* [Exercises to complete]
a - In the shoutcaster excerpt, what name is given to the casters' common information foraging process?
b - From the shoutcaster excerpt, copy verbatim the passage between "However, these results" and "has seen (Sensors).", inclusive.

* [Document extract]
However, these results contrast with many of today’s explanation systems, which tend to prioritize Performance measures, but the Actuators and Sensors seemed to form the very core of these expert explainers’ information seeking for presentation to their audience. Our results instead suggest that an explanation system should prioritize useful, readily accessible information about what an agent did or can do (Actuators) and of what it can see or has seen (Sensors).

4.2 RQ2 Results: The How: How do shoutcasters seek the information they seek?

Section RQ1 discussed the What and Where (i.e., the content casters sought and locations where they sought it.) We then considered how they decided to move among these places.

The casters’ foraging moves seemed to follow a common foraging “loop” through the available information patch types: an Actuators-Environment-Performance loop with occasional forays over to Sensors (Figure 3). Specifically, the casters tended to start at the “always-on” Actuator-related patches of current state’s actions in-progress; then when something triggered a change in their focus, they checked the Environment for current game state information and occasionally Performance measures of past states. If they needed more information along the way, they went to the Sensors to see through a player’s eyes. We will refer to this process as the “A-E-P+S loop”.

Figure 3: The A-E-P+S loop was a common information foraging strategy some casters used in foraging for agent behavior. It starts at the Actuators, and returns there throughout the foraging process. If a caster interrupted the loop, they usually did so to return to the Actuators.

To help derive what caused casters to leave Actuator patches, which seemed to have so much importance to them, Information Foraging Theory (IFT) explains why people (information predators) leave one patch to move to another as a cost/benefit decision, based on the value of information in the patch a predator is already in versus the value per cost of going to another patch [26]. Staying in the same patch is generally the least expensive, but when there is less value to be gained by staying versus moving to another patch, the predator moves to the other patch. However, the predator is not omniscient: decisions are based upon the predator’s perception of the cost and value that other patches will actually deliver. They formed these perceptions from both their prior experience with different patch types [24] and from the cues (signposts in their information environment) that provided concise information about content available in other patches. For the casters, certain types of cues tended to trigger a move.

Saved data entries
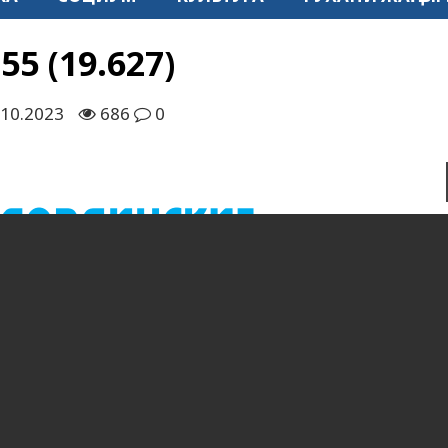
5 (19.627)
.10.2023
686
0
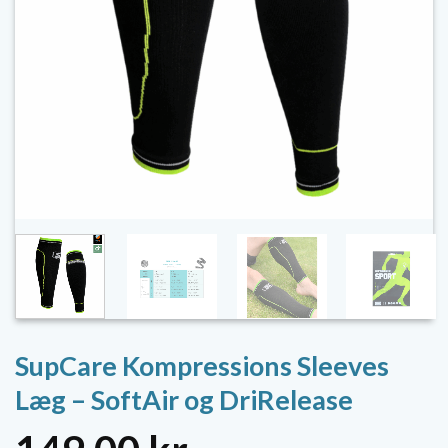
SupCare Kompressions Sleeves
Læg – SoftAir og DriRelease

* [Completed exercise]
a - The "A-E-P+S loop."

b -
However, these results contrast with many of today’s explanation systems, which tend to prioritize Performance measures, but the Actuators and Sensors seemed to form the very core of these expert explainers’ information seeking for presentation to their audience. Our results instead suggest that an explanation system should prioritize useful, readily accessible information about what an agent did or can do (Actuators) and of what it can see or has seen (Sensors).